[Collected data]
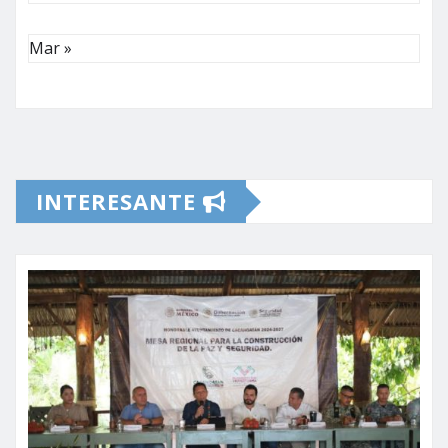
Mar »
INTERESANTE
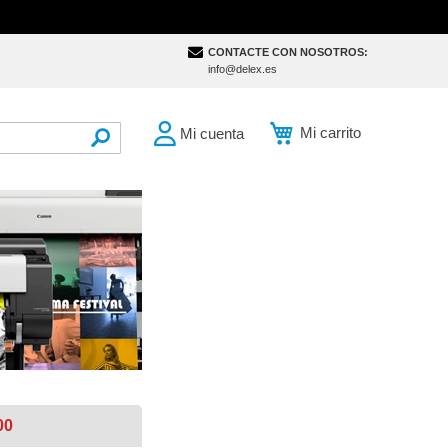
CONTACTE CON NOSOTROS:
info@delex.es
Mi carrito
Mi cuenta
SEARCH
00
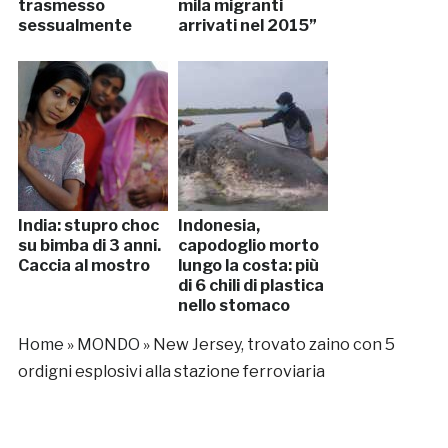
trasmesso
mila migranti
sessualmente
arrivati nel 2015”
India: stupro choc
Indonesia,
su bimba di 3 anni.
capodoglio morto
Caccia al mostro
lungo la costa: più
di 6 chili di plastica
nello stomaco
Home
»
MONDO
»
New Jersey, trovato zaino con 5
ordigni esplosivi alla stazione ferroviaria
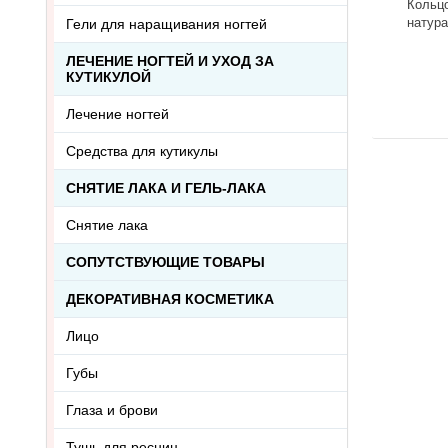
Кольцо
натур
Гели для наращивания ногтей
камня 
Ring-0
ЛЕЧЕНИЕ НОГТЕЙ И УХОД ЗА
КУТИКУЛОЙ
Лечение ногтей
Средства для кутикулы
СНЯТИЕ ЛАКА И ГЕЛЬ-ЛАКА
Снятие лака
СОПУТСТВУЮЩИЕ ТОВАРЫ
ДЕКОРАТИВНАЯ КОСМЕТИКА
Лицо
Губы
Глаза и брови
Тушь для ресниц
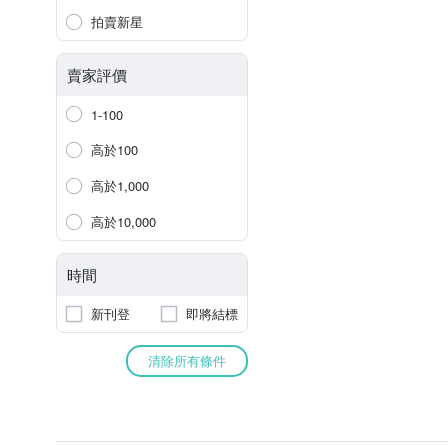
拍賣新星
賣家評價
1-100
高於100
高於1,000
高於10,000
時間
新刊登
即將結標
清除所有條件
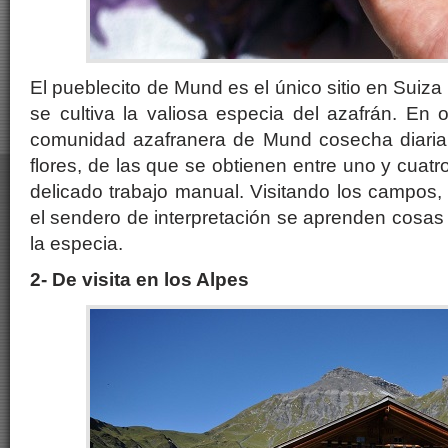
El pueblecito de Mund es el único sitio en Suiz
se cultiva la valiosa especia del azafrán. En 
comunidad azafranera de Mund cosecha diaria
flores, de las que se obtienen entre uno y cuatr
delicado trabajo manual. Visitando los campos,
el sendero de interpretación se aprenden cosas i
la especia.
2- De visita en los Alpes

# Instructions for the task:
All of the data should come back exactly as written, but without pictures.

# Answer to this task:
Mar »
INTERESANTE
CONTACTE CON NOSOTROS:
info@delex.es
Mi carrito
Mi cuenta
SEARCH
00
trasmesso
mila migranti
sessualmente
arrivati nel 2015”
India: stupro choc
Indonesia,
su bimba di 3 anni.
capodoglio morto
Caccia al mostro
lungo la costa: più
di 6 chili di plastica
nello stomaco
Home
»
MONDO
»
New Jersey, trovato zaino con 5
ordigni esplosivi alla stazione ferroviaria
Кольцо
натур
Гели для наращивания ногтей
камня 
Ring-0
ЛЕЧЕНИЕ НОГТЕЙ И УХОД ЗА
КУТИКУЛОЙ
Лечение ногтей
Средства для кутикулы
СНЯТИЕ ЛАКА И ГЕЛЬ-ЛАКА
Снятие лака
СОПУТСТВУЮЩИЕ ТОВАРЫ
ДЕКОРАТИВНАЯ КОСМЕТИКА
Лицо
Губы
Глаза и брови
Тушь для ресниц
拍賣新星
賣家評價
1-100
高於100
高於1,000
高於10,000
時間
新刊登
即將結標
清除所有條件
El pueblecito de Mund es el único sitio en Suiz
se cultiva la valiosa especia del azafrán. En 
comunidad azafranera de Mund cosecha diaria
flores, de las que se obtienen entre uno y cuatr
delicado trabajo manual. Visitando los campos,
el sendero de interpretación se aprenden cosas i
la especia.
2- De visita en los Alpes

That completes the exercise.